Task set:
1 - From the passage on methanol engines, reproduce word for word everything from "2. Experimental Apparatus" down to "kW (5500 rpm)".
2 - According to the passage on methanol engines, why is methanol used as a supplementary fuel to gasoline instead of on its own? Answer in one to three sentences.

Supplied passage:

_ _ _

In summary, methanol fuel can significantly improve engine performance in terms of combustion and emission. The combustion and emission characteristics of a methanol direct injection engine at different compression ratios were investigated by Gong et al. Compared to gasoline, methanol direct injection engines can adopt high compression ratios, which has a great improvement on engine power and emission characteristics [7]. The reduction in engine particulate matter (PM) was achieved using bio-butanol–methanol–gasoline blends fuel by Zhao et al. [9]. Compared to gasoline fuel, bio-butanol–methanol–gasoline produces particulate emissions at a very low level. Effects on knock intensity and specific fuel consumption were investigated by Breda et al. in a turbocharged GDI engine with port water/methanol injection [10]. All the mixtures analyzed in the study demonstrate an improvement of over 10% in indicated specific fuel consumption (ISFC) when compared to the gasoline-only scenario.

However, in real-life usage, methanol presents challenges. Its low energy density requires a larger fuel tank, affecting a vehicle’s range [11]. And the use of pure methanol fuel in the engine can cause starting difficulties because methanol can result in a longer ignition delay [12,13]. To solve this problem, instead of using methanol fuel alone, methanol is used as a supplementary fuel to gasoline. Dual-fuel engines have a number of advantages over single-fuel engines, with lower emission levels, more energy efficiency, and the ability to combine the benefits of both fuels [14]. In other words, in the combined use of methanol and gasoline, the majority of the energy is provided by gasoline with methanol providing only a small portion of the energy. However, the use of dual fuels as a certain emission characteristic does not guarantee a positive impact [15]. The exact effect of the impact needs to be combined with the injection strategy. In addition, a suitable direct methanol injection strategy is required to maximize the benefits of methanol. This will allow the full utilization of methanol and maximize the use of methanol to improve characteristics. In the mode of methanol direct injection plus gasoline port injection, the methanol injection timing and injection pressure are important parameters of the injection strategy. This paper experimentally investigates the effect of methanol injection moment on the engine at different pressures.

2. Experimental Apparatus and Procedure

2.1. Test Engine and Fuel

Experiments were conducted on a compression ratio (CR) of 9.6 1984cc in-line four-cylinder (EA888, Volkswagen, Berlin, Germany), turbocharged engine that utilized a methanol/gasoline dual fuel system. The enginewas retrofitted with low flow injectors. For more information on the specific engine parameters, please refer to

Table 1. Specifications of the test engine [16,17].

Engine Parameters	Specifications
Engine type	In-line 4-cylinder, turbocharged
Bore × stroke (mm)	82.5 × 92.8
Displacement (L)	1.984
Compression ratio	9.6:1
Maximum power	137 kW (5500 rpm)

_ _ _

Provided material:
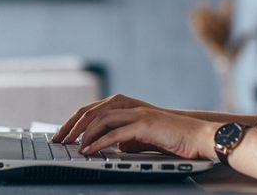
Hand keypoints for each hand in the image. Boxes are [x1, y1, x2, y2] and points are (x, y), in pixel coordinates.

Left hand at [78, 107, 218, 159]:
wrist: (198, 136)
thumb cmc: (173, 138)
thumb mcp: (144, 137)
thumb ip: (127, 138)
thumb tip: (112, 146)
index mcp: (128, 107)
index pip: (94, 110)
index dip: (76, 121)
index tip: (64, 133)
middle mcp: (129, 106)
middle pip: (92, 111)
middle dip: (72, 125)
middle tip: (59, 139)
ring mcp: (136, 113)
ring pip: (101, 119)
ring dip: (83, 134)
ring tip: (72, 146)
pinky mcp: (144, 124)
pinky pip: (115, 133)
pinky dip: (99, 142)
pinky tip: (89, 150)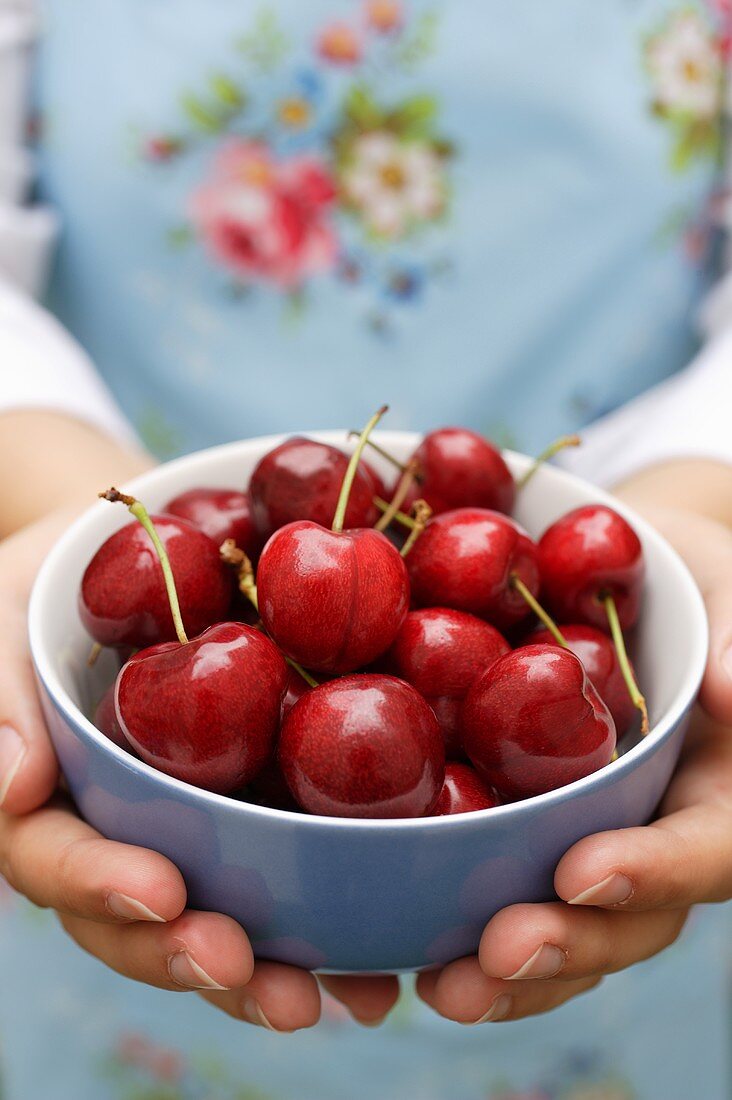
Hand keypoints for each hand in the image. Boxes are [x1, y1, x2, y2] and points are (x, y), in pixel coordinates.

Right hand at [0, 511, 398, 1029]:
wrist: (144, 542)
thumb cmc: (58, 572)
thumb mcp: (6, 612)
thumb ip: (0, 693)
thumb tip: (8, 787)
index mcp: (50, 794)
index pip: (55, 858)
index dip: (101, 886)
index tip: (163, 893)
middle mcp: (122, 827)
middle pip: (144, 920)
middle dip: (197, 956)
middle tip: (259, 976)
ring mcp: (192, 823)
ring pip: (223, 915)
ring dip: (279, 967)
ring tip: (350, 998)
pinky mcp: (261, 801)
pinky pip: (292, 865)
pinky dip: (338, 916)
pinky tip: (392, 958)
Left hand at [418, 506, 731, 1023]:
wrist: (619, 579)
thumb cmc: (683, 576)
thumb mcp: (721, 584)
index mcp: (718, 788)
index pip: (708, 847)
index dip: (653, 870)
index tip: (581, 870)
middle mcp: (659, 831)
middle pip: (633, 918)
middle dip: (568, 944)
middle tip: (496, 955)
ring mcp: (596, 839)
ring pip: (569, 929)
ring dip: (510, 972)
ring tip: (444, 989)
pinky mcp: (531, 830)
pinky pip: (505, 891)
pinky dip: (460, 927)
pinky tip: (404, 952)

_ _ _

Answers to this exercise:
1 -
2. Experimental Apparatus and Procedure

2.1. Test Engine and Fuel

Experiments were conducted on a compression ratio (CR) of 9.6 1984cc in-line four-cylinder (EA888, Volkswagen, Berlin, Germany), turbocharged engine that utilized a methanol/gasoline dual fuel system. The enginewas retrofitted with low flow injectors. For more information on the specific engine parameters, please refer to

Table 1. Specifications of the test engine [16,17].

Engine Parameters	Specifications
Engine type	In-line 4-cylinder, turbocharged
Bore × stroke (mm)	82.5 × 92.8
Displacement (L)	1.984
Compression ratio	9.6:1
Maximum power	137 kW (5500 rpm)

2 - Using pure methanol in the engine can cause starting difficulties because methanol can result in a longer ignition delay. To solve this problem, methanol is used as a supplementary fuel to gasoline.